### [Supplied passage]
• • • •
Under this condition, equation (9) will become:

(10) $\begin{equation*} \left(\frac{d\phi}{dr}\right)_{max}=|\overrightarrow{\nabla~} \phi | \nonumber \end{equation*}$

(11) $\begin{equation*} \boxed{ |\overrightarrow{\nabla~} \phi |=\left(\frac{d\phi}{dr}\right)_{max}} \end{equation*}$

From equation (11), we can write the physical significance of gradient of a scalar field as follows:
“The magnitude of gradient of scalar field at a point is equal to the maximum rate of change of field with respect to the position.”
The only task remaining is to find the direction of gradient; as the equation (11) only gives its magnitude. To accomplish this, we turn our attention to the Fig. 1. Note that the direction of $\overrightarrow{dr~}$ is along the path AP. P is arbitrary point on the isosurface $S_{2}$ . Therefore, AP represents all possible displacements from point A on isosurface $S_{1}$ to all points on the isosurface $S_{2}$ . A few paths from $S_{1}$ to $S_{2}$ are shown in Fig. 1, like paths AB, AC and AD.
• • • •
### [Exercise set]
1. Name every path between points that the gradient passage mentions, using the letter pairs it gives.
2. From the gradient passage, return the stretch that starts at the words "The only task" and ends after "AB, AC and AD.".
3. Write the next part of the passage on the gradient of a scalar field, picking up after its last sentence.

### [Material shown]
• • • •
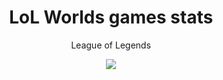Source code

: <h1 align="center"> LoL Worlds games stats</h1>
<p align="center"> League of Legends </p>
<p align="center"><img src="https://static1-us.millenium.gg/tags/0/30/@/30-esport-lol-928x0-1.png"/></p> 
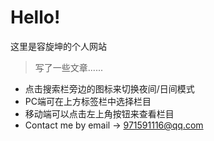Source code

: # Hello!

这里是容旋坤的个人网站

> 写了一些文章......

* 点击搜索栏旁边的图标来切换夜间/日间模式
* PC端可在上方标签栏中选择栏目
* 移动端可以点击左上角按钮来查看栏目
* Contact me by email -> 971591116@qq.com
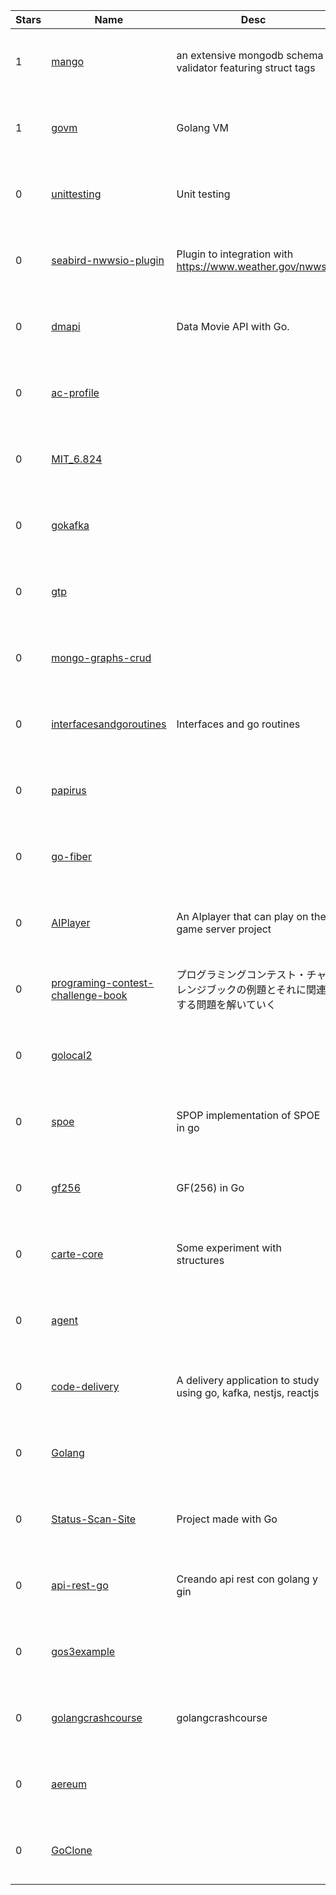 | Stars | Name | Desc | Created | 
| ----- | ------- | ------------- | ------------- |
| 1 | [mango](https://github.com/aphix-dev/mango) | an extensive mongodb schema validator featuring struct tags | 2023-02-11 01:16:10 +0000 UTC |
| 1 | [govm](https://github.com/golang-vm/govm) | Golang VM | 2023-02-11 00:11:19 +0000 UTC |
| 0 | [unittesting](https://github.com/ArmandoOC/unittesting) | Unit testing | 2023-02-11 00:25:52 +0000 UTC |
| 0 | [seabird-nwwsio-plugin](https://github.com/seabird-chat/seabird-nwwsio-plugin) | Plugin to integration with https://www.weather.gov/nwws/ | 2023-02-11 00:34:17 +0000 UTC |
| 0 | [dmapi](https://github.com/mickovi/dmapi) | Data Movie API with Go. | 2023-02-11 00:09:36 +0000 UTC |
| 0 | [ac-profile](https://github.com/cotora/ac-profile) |  | 2023-02-11 00:23:25 +0000 UTC |
| 0 | [MIT_6.824](https://github.com/HeidiCheng/MIT_6.824) |  | 2023-02-11 01:28:25 +0000 UTC |
| 0 | [gokafka](https://github.com/anacondaf/gokafka) |  | 2023-02-11 01:13:43 +0000 UTC |
| 0 | [gtp](https://github.com/zhang19523zhao/gtp) |  | 2023-02-11 00:47:29 +0000 UTC |
| 0 | [mongo-graphs-crud](https://github.com/Mayoral13/mongo-graphs-crud) |  | 2023-02-11 01:23:25 +0000 UTC |
| 0 | [interfacesandgoroutines](https://github.com/ArmandoOC/interfacesandgoroutines) | Interfaces and go routines | 2023-02-11 00:11:22 +0000 UTC |
| 0 | [papirus](https://github.com/lienkolabs/papirus) |  | 2023-02-11 01:02:38 +0000 UTC |
| 0 | [go-fiber](https://github.com/Mayoral13/go-fiber) |  | 2023-02-11 01:21:30 +0000 UTC |
| 0 | [AIPlayer](https://github.com/NineSixFourteen/AIPlayer) | An AIplayer that can play on the game server project | 2023-02-11 00:47:21 +0000 UTC |
| 0 | [programing-contest-challenge-book](https://github.com/JMinami/programing-contest-challenge-book) | プログラミングコンテスト・チャレンジブックの例題とそれに関連する問題を解いていく | 2023-02-11 01:31:44 +0000 UTC |
| 0 | [golocal2](https://github.com/pallat/golocal2) |  | 2023-02-11 01:26:42 +0000 UTC |
| 0 | [spoe](https://github.com/go-spop/spoe) | SPOP implementation of SPOE in go | 2023-02-11 00:03:56 +0000 UTC |
| 0 | [gf256](https://github.com/chronos-tachyon/gf256) | GF(256) in Go | 2023-02-11 01:37:07 +0000 UTC |
| 0 | [carte-core](https://github.com/aaaasmile/carte-core) | Some experiment with structures | 2023-02-11 01:24:57 +0000 UTC |
| 0 | [agent](https://github.com/lrickjones/agent) |  | 2023-02-11 00:00:17 +0000 UTC |
| 0 | [code-delivery](https://github.com/AndersonHqds/code-delivery) | A delivery application to study using go, kafka, nestjs, reactjs | 2023-02-11 00:05:34 +0000 UTC |
| 0 | [Golang](https://github.com/rodrigoviannini/Golang) |  | 2023-02-11 00:39:00 +0000 UTC |
| 0 | [Status-Scan-Site](https://github.com/alexlopesbr/Status-Scan-Site) | Project made with Go | 2023-02-11 00:19:34 +0000 UTC |
| 0 | [api-rest-go](https://github.com/fabriziobarriossaavedra/api-rest-go) | Creando api rest con golang y gin | 2023-02-11 01:02:52 +0000 UTC |
| 0 | [gos3example](https://github.com/DaniloMarques1/gos3example) |  | 2023-02-11 01:12:16 +0000 UTC |
| 0 | [golangcrashcourse](https://github.com/ArmandoOC/golangcrashcourse) | golangcrashcourse | 2023-02-11 00:03:28 +0000 UTC |
| 0 | [aereum](https://github.com/lienkolabs/aereum) |  | 2023-02-11 00:58:13 +0000 UTC |
| 0 | [GoClone](https://github.com/EndingCreeper/GoClone) |  | 2023-02-11 01:39:37 +0000 UTC |

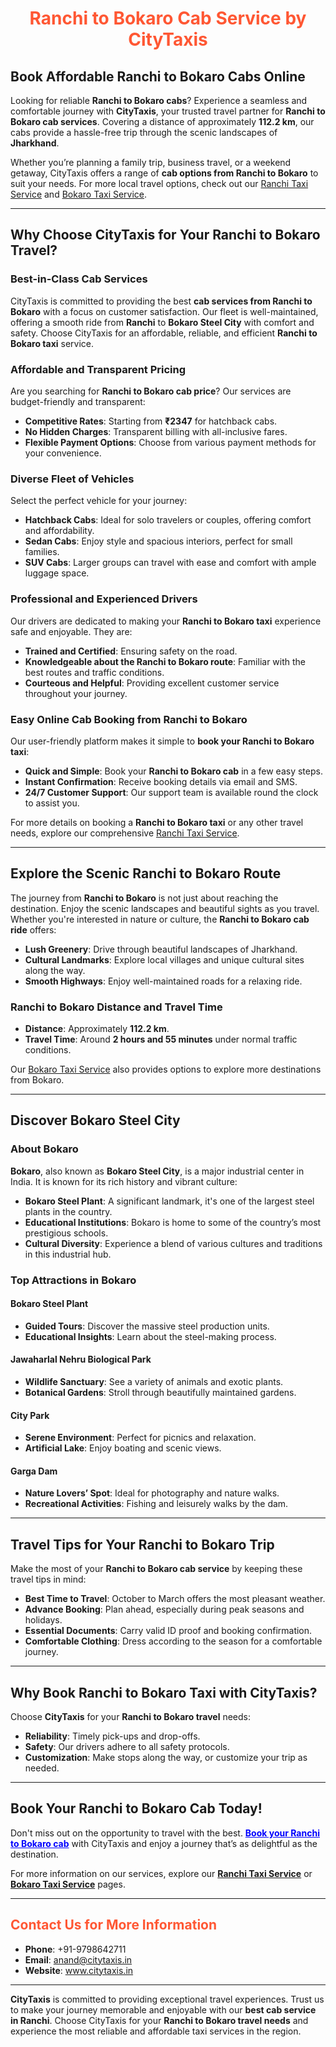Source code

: <h1 style="text-align:center; color:#FF5733;">Ranchi to Bokaro Cab Service by CityTaxis</h1>

## <span>Book Affordable Ranchi to Bokaro Cabs Online</span>

Looking for reliable **Ranchi to Bokaro cabs**? Experience a seamless and comfortable journey with **CityTaxis**, your trusted travel partner for **Ranchi to Bokaro cab services**. Covering a distance of approximately **112.2 km**, our cabs provide a hassle-free trip through the scenic landscapes of **Jharkhand**. 

Whether you’re planning a family trip, business travel, or a weekend getaway, CityTaxis offers a range of **cab options from Ranchi to Bokaro** to suit your needs. For more local travel options, check out our [Ranchi Taxi Service](https://www.citytaxis.in/ranchi-taxi-service) and [Bokaro Taxi Service](https://www.citytaxis.in/bokaro-taxi-service).

---

## <span>Why Choose CityTaxis for Your Ranchi to Bokaro Travel?</span>

### Best-in-Class Cab Services

CityTaxis is committed to providing the best **cab services from Ranchi to Bokaro** with a focus on customer satisfaction. Our fleet is well-maintained, offering a smooth ride from **Ranchi** to **Bokaro Steel City** with comfort and safety. Choose CityTaxis for an affordable, reliable, and efficient **Ranchi to Bokaro taxi** service.

### Affordable and Transparent Pricing

Are you searching for **Ranchi to Bokaro cab price**? Our services are budget-friendly and transparent:

- **Competitive Rates**: Starting from **₹2347** for hatchback cabs.
- **No Hidden Charges**: Transparent billing with all-inclusive fares.
- **Flexible Payment Options**: Choose from various payment methods for your convenience.

### Diverse Fleet of Vehicles

Select the perfect vehicle for your journey:

- **Hatchback Cabs**: Ideal for solo travelers or couples, offering comfort and affordability.
- **Sedan Cabs**: Enjoy style and spacious interiors, perfect for small families.
- **SUV Cabs**: Larger groups can travel with ease and comfort with ample luggage space.

### Professional and Experienced Drivers

Our drivers are dedicated to making your **Ranchi to Bokaro taxi** experience safe and enjoyable. They are:

- **Trained and Certified**: Ensuring safety on the road.
- **Knowledgeable about the Ranchi to Bokaro route**: Familiar with the best routes and traffic conditions.
- **Courteous and Helpful**: Providing excellent customer service throughout your journey.

### Easy Online Cab Booking from Ranchi to Bokaro

Our user-friendly platform makes it simple to **book your Ranchi to Bokaro taxi**:

- **Quick and Simple**: Book your **Ranchi to Bokaro cab** in a few easy steps.
- **Instant Confirmation**: Receive booking details via email and SMS.
- **24/7 Customer Support**: Our support team is available round the clock to assist you.

For more details on booking a **Ranchi to Bokaro taxi** or any other travel needs, explore our comprehensive [Ranchi Taxi Service](https://www.citytaxis.in/ranchi-taxi-service).

---

## <span>Explore the Scenic Ranchi to Bokaro Route</span>

The journey from **Ranchi to Bokaro** is not just about reaching the destination. Enjoy the scenic landscapes and beautiful sights as you travel. Whether you're interested in nature or culture, the **Ranchi to Bokaro cab ride** offers:

- **Lush Greenery**: Drive through beautiful landscapes of Jharkhand.
- **Cultural Landmarks**: Explore local villages and unique cultural sites along the way.
- **Smooth Highways**: Enjoy well-maintained roads for a relaxing ride.

### Ranchi to Bokaro Distance and Travel Time

- **Distance**: Approximately **112.2 km**.
- **Travel Time**: Around **2 hours and 55 minutes** under normal traffic conditions.

Our [Bokaro Taxi Service](https://www.citytaxis.in/bokaro-taxi-service) also provides options to explore more destinations from Bokaro.

---

## <span>Discover Bokaro Steel City</span>

### About Bokaro

**Bokaro**, also known as **Bokaro Steel City**, is a major industrial center in India. It is known for its rich history and vibrant culture:

- **Bokaro Steel Plant**: A significant landmark, it's one of the largest steel plants in the country.
- **Educational Institutions**: Bokaro is home to some of the country’s most prestigious schools.
- **Cultural Diversity**: Experience a blend of various cultures and traditions in this industrial hub.

### Top Attractions in Bokaro

#### Bokaro Steel Plant

- **Guided Tours**: Discover the massive steel production units.
- **Educational Insights**: Learn about the steel-making process.

#### Jawaharlal Nehru Biological Park

- **Wildlife Sanctuary**: See a variety of animals and exotic plants.
- **Botanical Gardens**: Stroll through beautifully maintained gardens.

#### City Park

- **Serene Environment**: Perfect for picnics and relaxation.
- **Artificial Lake**: Enjoy boating and scenic views.

#### Garga Dam

- **Nature Lovers’ Spot**: Ideal for photography and nature walks.
- **Recreational Activities**: Fishing and leisurely walks by the dam.

---

## <span>Travel Tips for Your Ranchi to Bokaro Trip</span>

Make the most of your **Ranchi to Bokaro cab service** by keeping these travel tips in mind:

- **Best Time to Travel**: October to March offers the most pleasant weather.
- **Advance Booking**: Plan ahead, especially during peak seasons and holidays.
- **Essential Documents**: Carry valid ID proof and booking confirmation.
- **Comfortable Clothing**: Dress according to the season for a comfortable journey.

---

## <span>Why Book Ranchi to Bokaro Taxi with CityTaxis?</span>

Choose **CityTaxis** for your **Ranchi to Bokaro travel** needs:

- **Reliability**: Timely pick-ups and drop-offs.
- **Safety**: Our drivers adhere to all safety protocols.
- **Customization**: Make stops along the way, or customize your trip as needed.

---

## <span>Book Your Ranchi to Bokaro Cab Today!</span>

Don't miss out on the opportunity to travel with the best. **<a href="https://www.citytaxis.in/" style="color:blue; text-decoration:underline;">Book your Ranchi to Bokaro cab</a>** with CityTaxis and enjoy a journey that’s as delightful as the destination.

For more information on our services, explore our **[Ranchi Taxi Service](https://www.citytaxis.in/ranchi-taxi-service)** or **[Bokaro Taxi Service](https://www.citytaxis.in/bokaro-taxi-service)** pages.

---

## <span style="color:#FF5733;">Contact Us for More Information</span>

- **Phone**: +91-9798642711
- **Email**: <a href="mailto:anand@citytaxis.in" style="color:blue; text-decoration:underline;">anand@citytaxis.in</a>
- **Website**: <a href="https://www.citytaxis.in/" style="color:blue; text-decoration:underline;">www.citytaxis.in</a>

---

**CityTaxis** is committed to providing exceptional travel experiences. Trust us to make your journey memorable and enjoyable with our **best cab service in Ranchi**. Choose CityTaxis for your **Ranchi to Bokaro travel needs** and experience the most reliable and affordable taxi services in the region.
• • • •
### [Per-task outputs]
1. AP, AB, AC, AD

2.
The only task remaining is to find the direction of gradient; as the equation (11) only gives its magnitude. To accomplish this, we turn our attention to the Fig. 1. Note that the direction of $\overrightarrow{dr~}$ is along the path AP. P is arbitrary point on the isosurface $S_{2}$ . Therefore, AP represents all possible displacements from point A on isosurface $S_{1}$ to all points on the isosurface $S_{2}$ . A few paths from $S_{1}$ to $S_{2}$ are shown in Fig. 1, like paths AB, AC and AD.

3.
It is clear that along all these paths, the starting point is on isosurface $S_{1}$ and end point is on isosurface $S_{2}$ . Therefore, change in the field $\phi$ along all these paths is essentially $d\phi$ , however, the path lengths or magnitude of displacements ( $dr$ ) along these paths are not same. It means that, for the rate expression $\frac{d\phi}{dr}$ the value of numerator is same, but the value of denominator is different along all these paths. Therefore, the rate $\frac{d\phi}{dr}$ will be maximum along the shortest path (because denominator $dr$ will be minimum). But it is clear that the shortest path is AB and the displacement $\overrightarrow{AB~}$ is along the normal to the isosurface $S_{1}$ .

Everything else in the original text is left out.